Give a little, keep a lot. Let people know what they’re missing. I wonder how she’d like it if, instead of meekly falling in with her every whim and piddling little plan, I walked into her flat and just took her any time I wanted, any way I wanted, whether she was in the mood or

“John!” Leila gave him a quizzical smile. “What are you dreaming about?”

“Nothing.” Redpath was startled by the savagery of the vision which had obscured his thoughts. He gave a guilty laugh.

“Did you get enough sleep last night?”

“Plenty,” he said and, giving way to a jealous impulse, added, “How about you?”

The traces of Leila’s smile vanished on the instant, showing there had been near-telepathic communication. “I slept very soundly, thank you.”

This is pure madness, Redpath thought. I’m committing suicide. He grinned and said, “Shame, shame.”

Leila drew the edges of her lab coat together at the front. “What do you mean?”

“The two of you lying there all night and nothing happening. It seems a bit of a waste.”

Leila examined him coldly. “I think I’ll suggest to Henry that he should give you a month off.” She tried to walk away but Redpath caught her arm and was thrilled and taunted by the warmth of her flesh beneath the white cotton.

“Who was he, anyway?” he said, still grinning. “Anybody I know?”

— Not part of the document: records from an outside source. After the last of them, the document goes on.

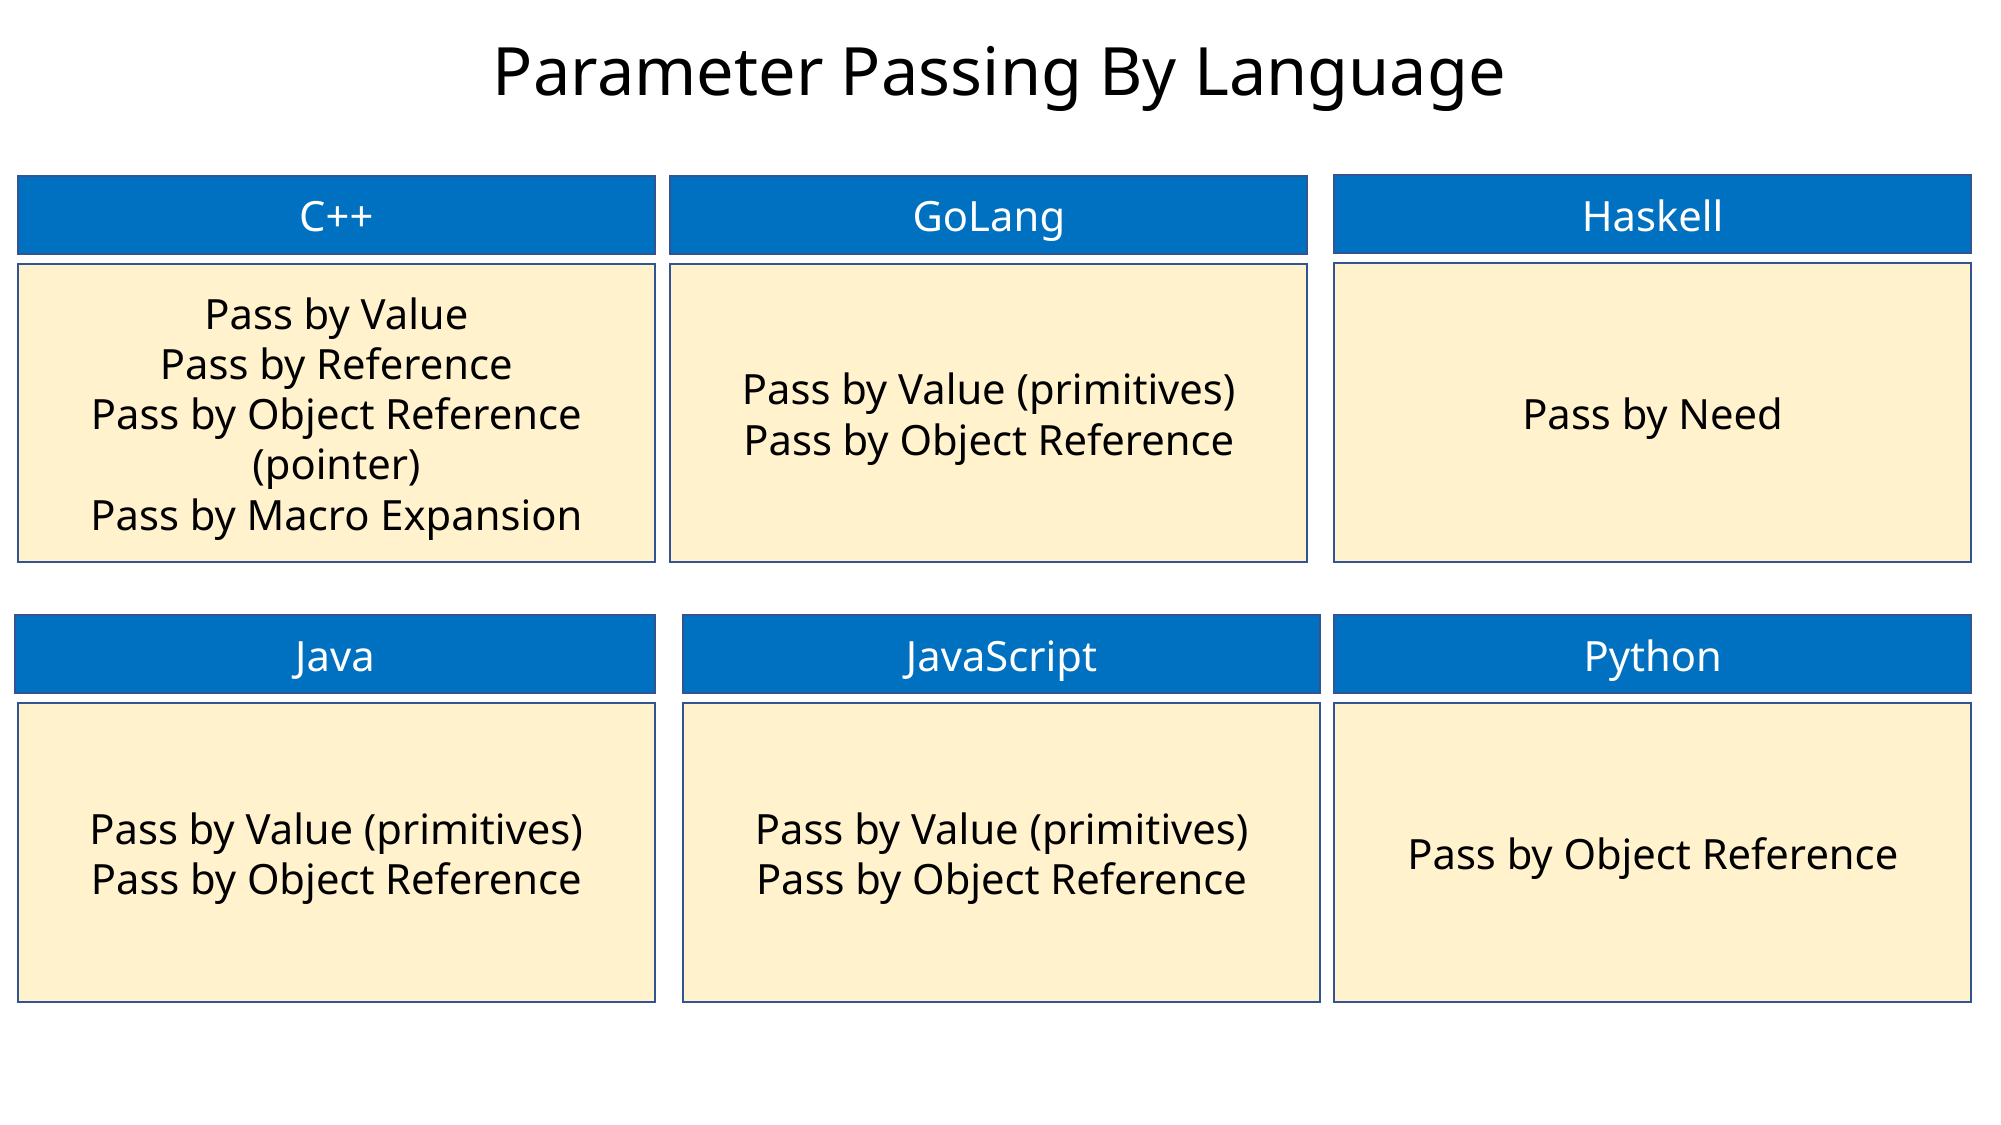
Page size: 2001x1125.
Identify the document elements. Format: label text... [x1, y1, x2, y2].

text_box GoLang [669, 175, 1308, 255]
text_box Python [1333, 614, 1972, 694]
title Parameter Passing By Language [137, 0, 1863, 147]
text_box Java [14, 614, 656, 694]
text_box Pass by Value (primitives) Pass by Object Reference [669, 263, 1308, 563]
text_box Pass by Value (primitives) Pass by Object Reference [17, 702, 656, 1003]
text_box Pass by Need [1333, 262, 1972, 563]
text_box Pass by Object Reference [1333, 702, 1972, 1003]
text_box Pass by Value Pass by Reference Pass by Object Reference (pointer) Pass by Macro Expansion [17, 263, 656, 563]
text_box Pass by Value (primitives) Pass by Object Reference [682, 702, 1321, 1003]
text_box C++ [17, 175, 656, 255]
text_box JavaScript [682, 614, 1321, 694]
text_box Haskell [1333, 174, 1972, 254]
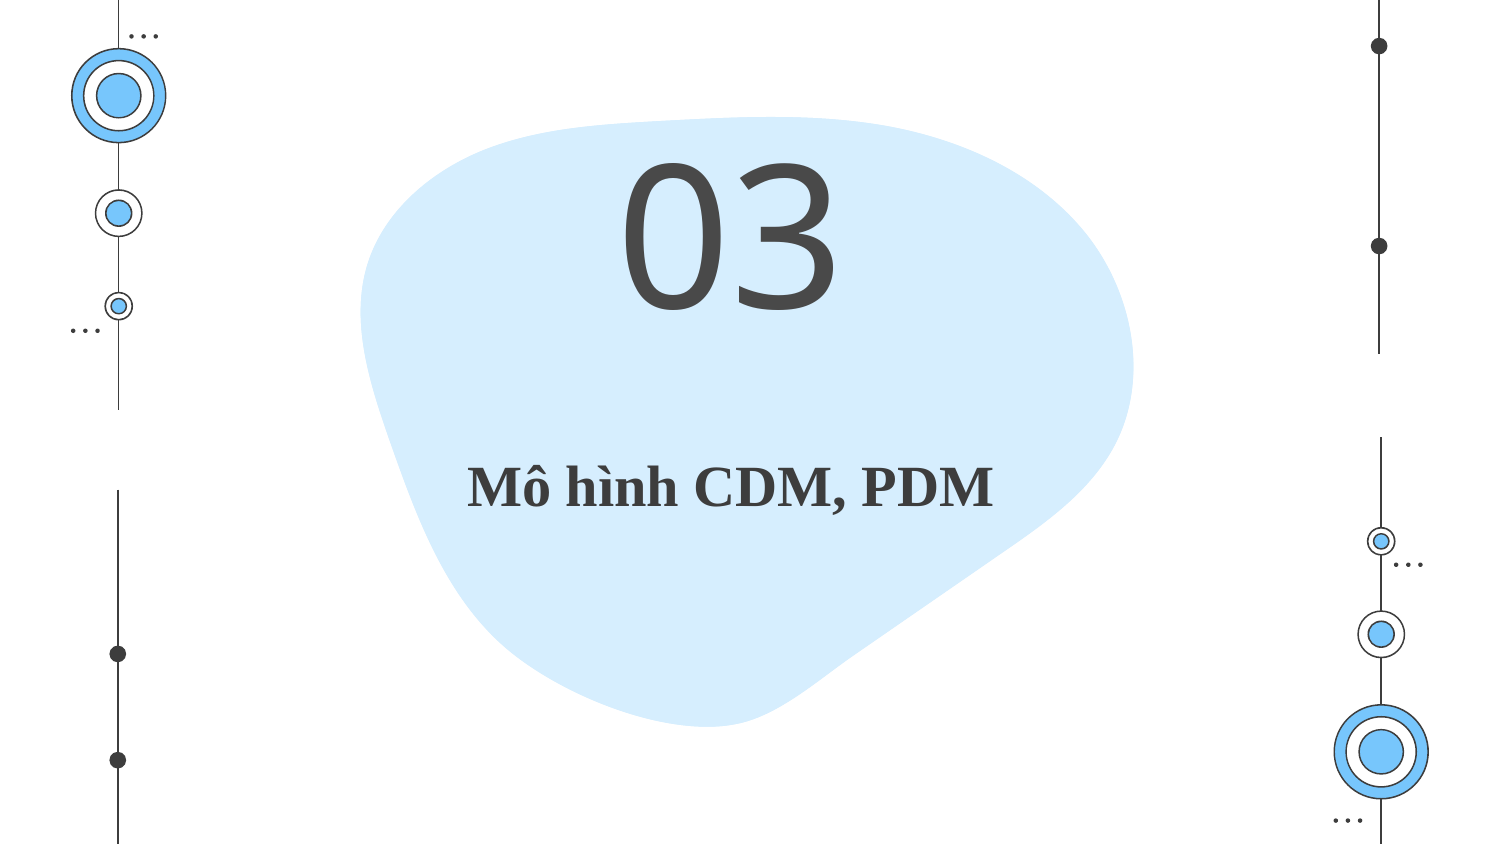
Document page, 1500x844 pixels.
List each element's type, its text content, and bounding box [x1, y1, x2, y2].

title Mô hình CDM, PDM [384, 355, 1077, 669]
title 03 [487, 141, 975, 317]
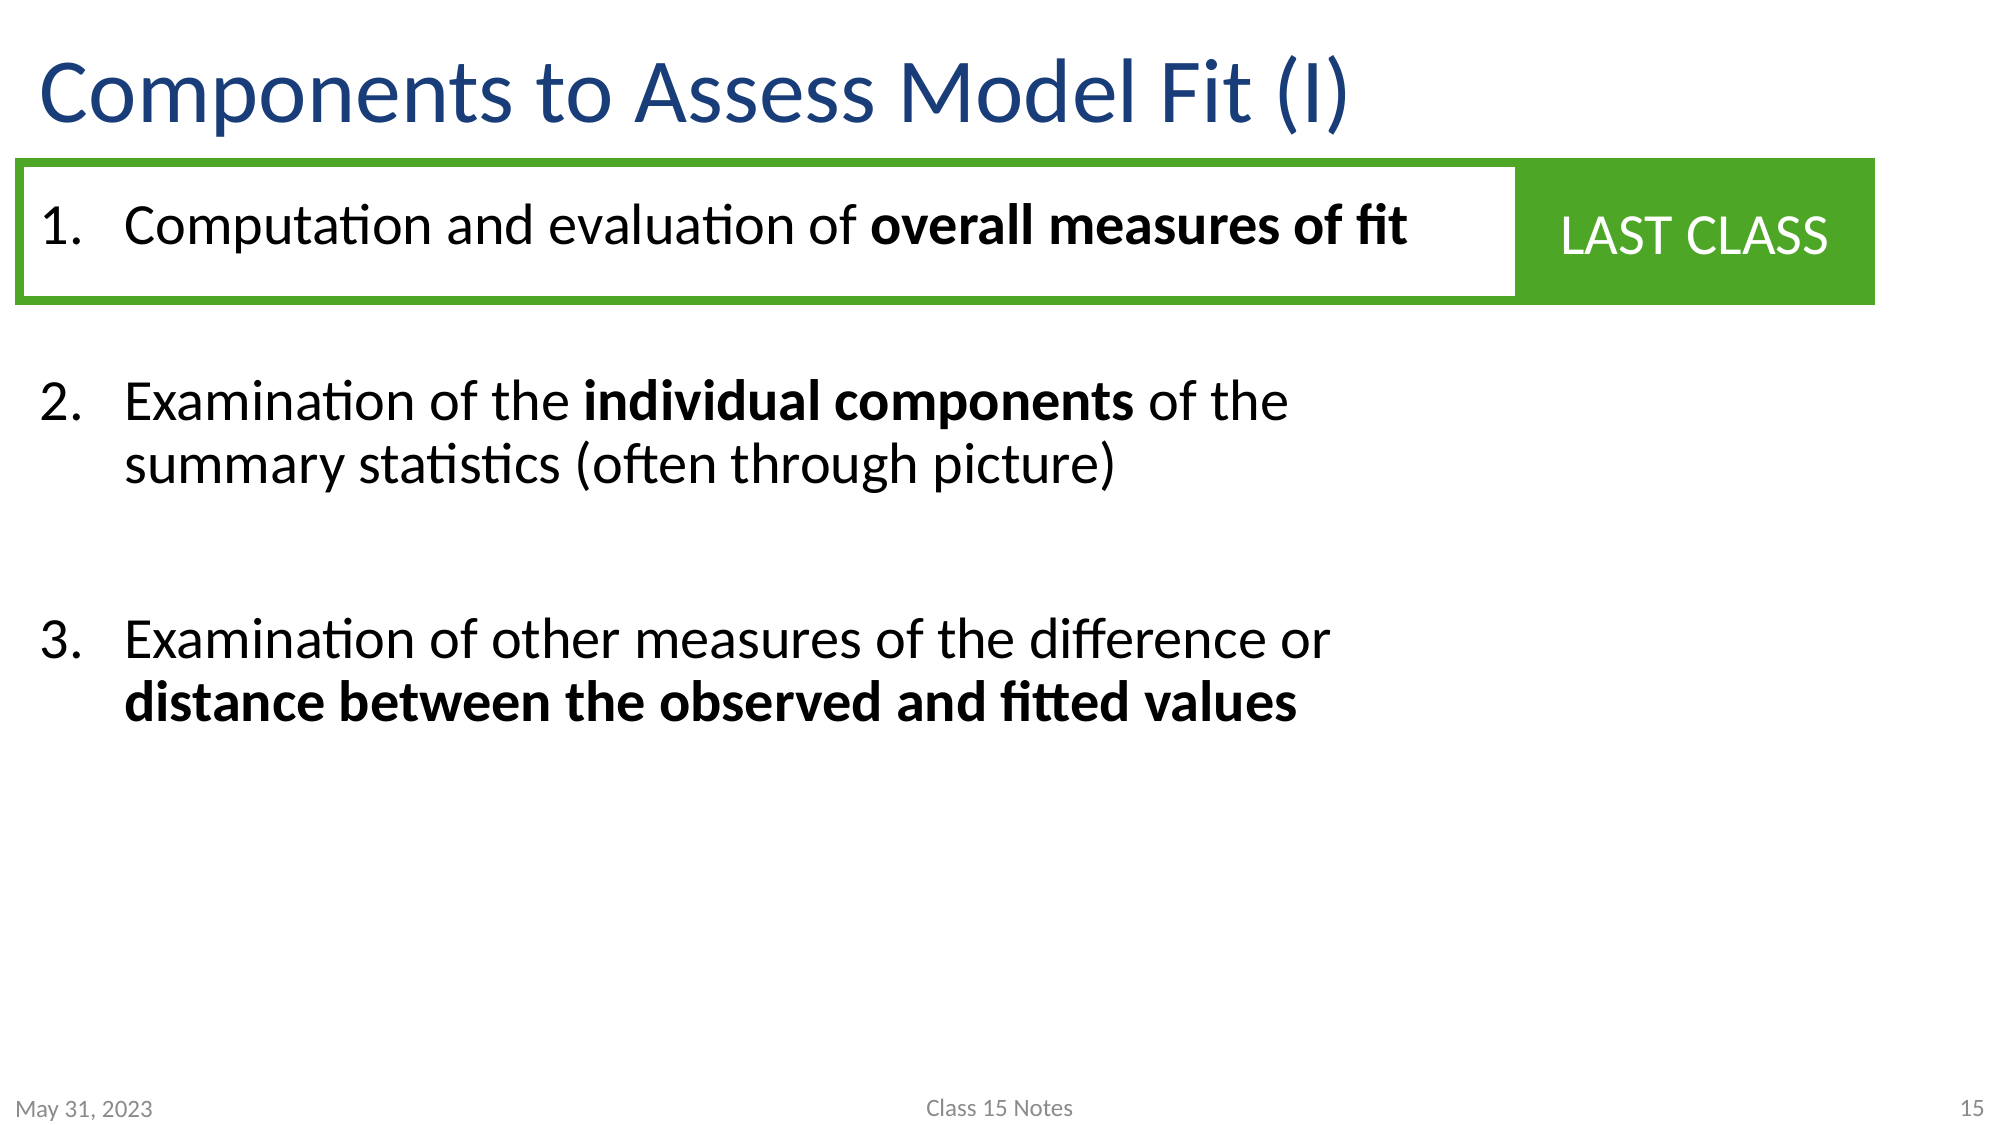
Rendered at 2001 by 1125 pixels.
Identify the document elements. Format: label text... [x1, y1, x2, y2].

footer Class 15 Notes [662, 1087, 1338, 1125]
text_box LAST CLASS [1518, 161, 1871, 302]
slide_number 15 [1550, 1087, 2000, 1125]
list Computation and evaluation of overall measures of fit Examination of the individual components of the summary statistics (often through picture) Examination of other measures of the difference or distance between the observed and fitted values [24, 302, 1525, 1075]
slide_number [0, 1089, 450, 1125]
text_box [18, 161, 1518, 302]
title Components to Assess Model Fit (I) [24, 24, 1975, 163]
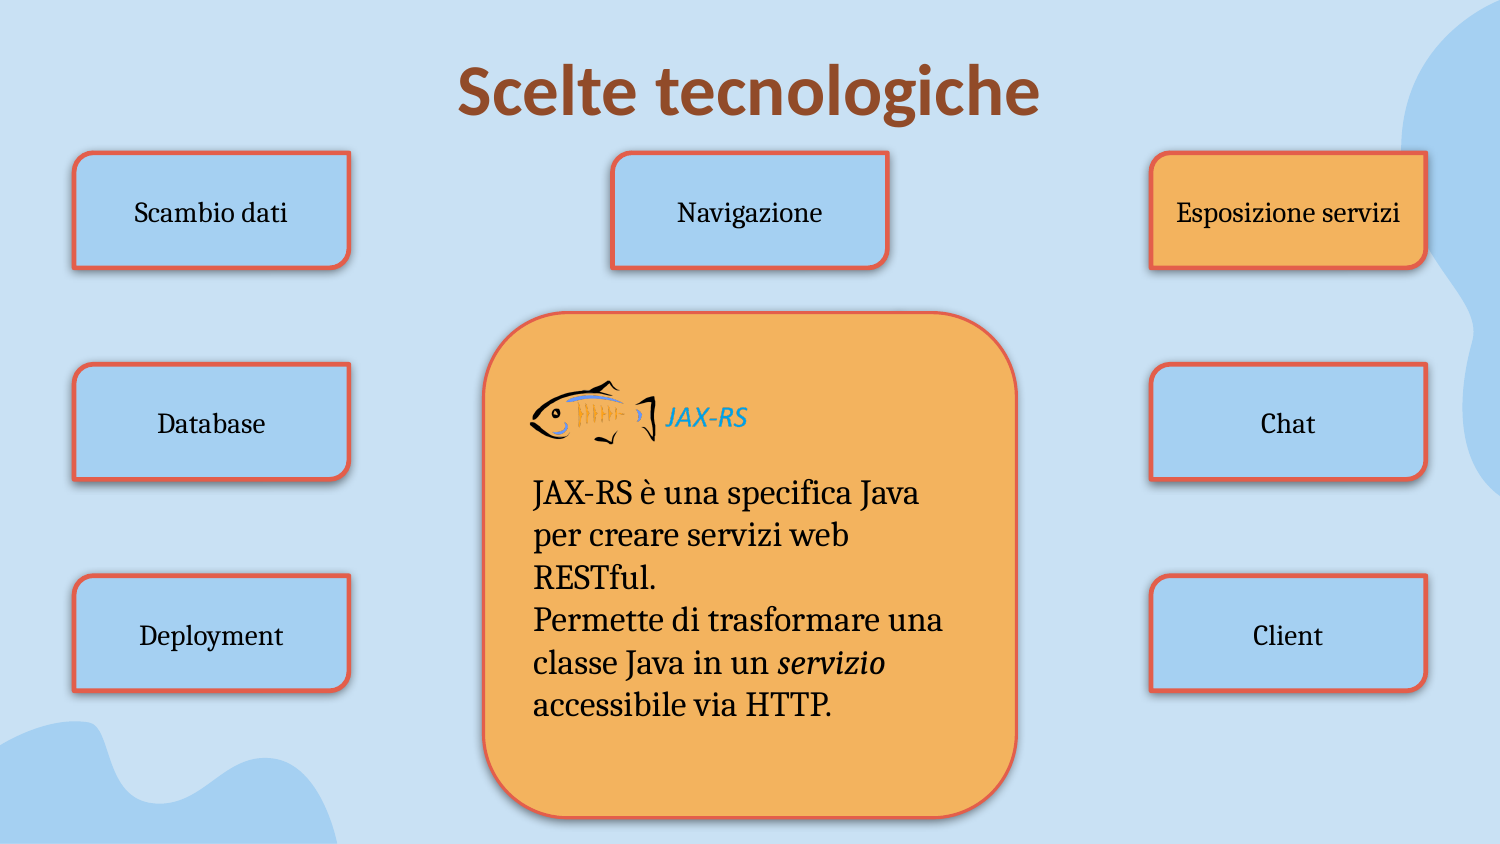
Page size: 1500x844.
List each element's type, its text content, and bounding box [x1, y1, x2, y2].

text_box Chat [1150, 364, 1426, 480]
picture [521, 312, 979, 771]
text_box Esposizione servizi [1150, 152, 1426, 268]
text_box Scambio dati [74, 152, 349, 268]
text_box Database [74, 364, 349, 480]
text_box Deployment [74, 575, 349, 691]
text_box Navigazione [612, 152, 888, 268]
text_box [483, 329, 1017, 818]
text_box Client [1150, 575, 1426, 691]
title Scelte tecnologiche [440, 14, 1060, 109]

“I’ve told you before, John—you really must try to get over your adolescent sexual hang-ups.”

“That’s what I’m doing. I asked you openly and frankly who you slept with last night, and if you haven’t got any sexual hang-ups yourself you should give me an open and frank reply. Right?”

“Get lost, John.”

“Rejection and hostility.” Redpath released her arm and mimed writing something in a notebook. Leila turned quickly, launching circles of perfume into the air, and hurried away into the complex of partitioned rooms at the rear of the house, her sponge-soled flats making little hissing sounds on the tile floor. Redpath snorted in triumph. Leila was the one who usually used psychological jargon as a quiver of poisoned arrows and she had disliked it intensely when he had got in first. It meant, of course, that in less than a minute he had undermined months of patiently building or preserving a relationship, but he could sense that it was a time for big changes. He could feel it in the air. It was inevitable that his leaving the institute would drive a wedge between them, and it was better that he should take the initiative and break free of her while he still had his pride and dignity, rather than watch helplessly as she gradually rationed out less and less of her time to him, making him less and less of a man.

Pride? Dignity? Next thing it’ll be white-sidewall tyres on the bike. Since when have you been lumbered with junk like pride and dignity?

Redpath shook his head, frowning, sprinted up the stairs and went along the first-floor landing to Nevison’s office. He knocked lightly on the white-painted, panelled door and went in without waiting for a reply. Nevison, who was seated at his desk in the bay window, glanced up in surprise. He was a lean, professorial-looking man in his fifties, with bushy grey hair and a generally athletic appearance which was modified by a certain leaden colouring of his skin and a bluish-redness of the nostrils. His academic standing was very high, but he always made a point of addressing Redpath in ultra-clear, unadorned English. It was a practice for which Redpath had been grateful until he began to suspect that Nevison took pride in his ability to communicate with the common man and saw it as a useful scholarly adjunct.